While we don't know exactly what went on behind the scenes between Sen. Grassley's December 5th request for Strzok's text messages and Contereras's December 7th recusal, the pre-existing relationship between Strzok and Contreras alone is highly worrisome. Add attempted collusion and a possibly altered "302" form, and there's more than enough evidence to raise serious questions over the integrity of the proceedings against Michael Flynn. 

To that end, there have been several calls by Congressional investigators for Attorney General Jeff Sessions to appoint a special prosecutor, the most recent of which suggests working with DOJ Inspector General Michael Horowitz. On Thursday, Senators Chuck Grassley Chuck Grassley (Iowa), Lindsey Graham (S.C.), Thom Tillis (N.C.) and John Cornyn (Texas), signed a letter to Attorney General Jeff Sessions as well as Deputy Attorney General Rod Rosenstein to name a special counsel who can "gather all the facts."

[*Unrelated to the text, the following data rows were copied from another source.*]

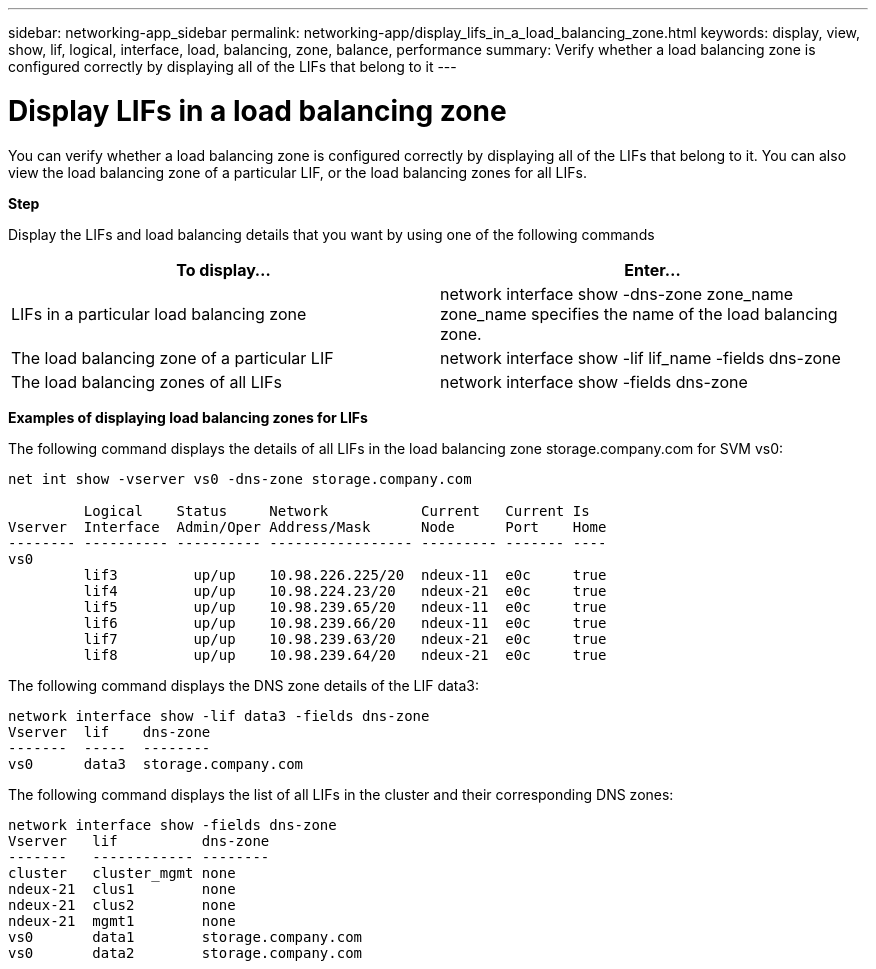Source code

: ---
sidebar: networking-app_sidebar
permalink: networking-app/display_lifs_in_a_load_balancing_zone.html
keywords: display, view, show, lif, logical, interface, load, balancing, zone, balance, performance
summary: Verify whether a load balancing zone is configured correctly by displaying all of the LIFs that belong to it
---

= Display LIFs in a load balancing zone
:hardbreaks:
:nofooter:
:icons: font
:linkattrs:
:imagesdir: ./media/

//
// This file was created with NDAC Version 2.0 (August 17, 2020)
//
// 2020-11-30 12:43:37.307127
//

[.lead]
You can verify whether a load balancing zone is configured correctly by displaying all of the LIFs that belong to it. You can also view the load balancing zone of a particular LIF, or the load balancing zones for all LIFs.

*Step*

Display the LIFs and load balancing details that you want by using one of the following commands

|===
|To display... |Enter...

|LIFs in a particular load balancing zone
|network interface show -dns-zone zone_name
 zone_name specifies the name of the load balancing zone.
|The load balancing zone of a particular LIF
|network interface show -lif lif_name -fields dns-zone
|The load balancing zones of all LIFs
|network interface show -fields dns-zone
|===

*Examples of displaying load balancing zones for LIFs*

The following command displays the details of all LIFs in the load balancing zone storage.company.com for SVM vs0:

....
net int show -vserver vs0 -dns-zone storage.company.com

         Logical    Status     Network           Current   Current Is
Vserver  Interface  Admin/Oper Address/Mask      Node      Port    Home
-------- ---------- ---------- ----------------- --------- ------- ----
vs0
         lif3         up/up    10.98.226.225/20  ndeux-11  e0c     true
         lif4         up/up    10.98.224.23/20   ndeux-21  e0c     true
         lif5         up/up    10.98.239.65/20   ndeux-11  e0c     true
         lif6         up/up    10.98.239.66/20   ndeux-11  e0c     true
         lif7         up/up    10.98.239.63/20   ndeux-21  e0c     true
         lif8         up/up    10.98.239.64/20   ndeux-21  e0c     true
....

The following command displays the DNS zone details of the LIF data3:

....
network interface show -lif data3 -fields dns-zone
Vserver  lif    dns-zone
-------  -----  --------
vs0      data3  storage.company.com
....

The following command displays the list of all LIFs in the cluster and their corresponding DNS zones:

....
network interface show -fields dns-zone
Vserver   lif          dns-zone
-------   ------------ --------
cluster   cluster_mgmt none
ndeux-21  clus1        none
ndeux-21  clus2        none
ndeux-21  mgmt1        none
vs0       data1        storage.company.com
vs0       data2        storage.company.com
....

"We believe that a special counsel is needed to work with the Inspector General to independently gather the facts and make prosecutorial decisions, if any are merited. The Justice Department cannot credibly investigate itself without these enhanced measures of independence," wrote the senators.

And now, it appears Grassley, Graham and the rest of the Congressional investigators trying to get to the bottom of this have a massive addendum to their letter with the discovery of the Strzok-Contreras relationship.

The only question; what's Sessions going to do.